EXERCISE BRIEF: All lines in the records below with the word "کتاب" must be returned.

Collection entries:
· · · ·
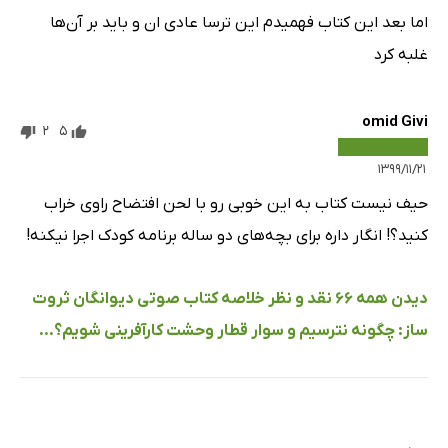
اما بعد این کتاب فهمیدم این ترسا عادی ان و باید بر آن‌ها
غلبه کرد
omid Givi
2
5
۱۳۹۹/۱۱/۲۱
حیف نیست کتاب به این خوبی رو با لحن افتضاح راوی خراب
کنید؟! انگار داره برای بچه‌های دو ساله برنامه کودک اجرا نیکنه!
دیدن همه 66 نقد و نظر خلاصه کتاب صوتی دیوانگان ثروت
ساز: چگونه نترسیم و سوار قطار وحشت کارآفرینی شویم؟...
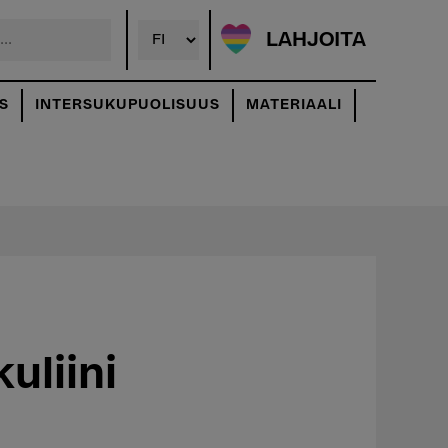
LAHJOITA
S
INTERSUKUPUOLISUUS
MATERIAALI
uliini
· · · ·
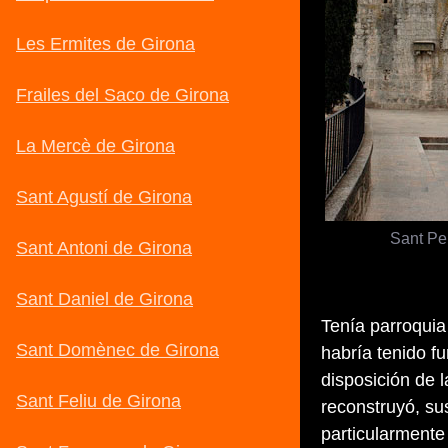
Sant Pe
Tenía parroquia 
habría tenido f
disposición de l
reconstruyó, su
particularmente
· · · ·
WRITTEN REPLY:
اما بعد این کتاب فهمیدم این ترسا عادی ان و باید بر آن‌ها
حیف نیست کتاب به این خوبی رو با لحن افتضاح راوی خراب
دیدن همه 66 نقد و نظر خلاصه کتاب صوتی دیوانگان ثروت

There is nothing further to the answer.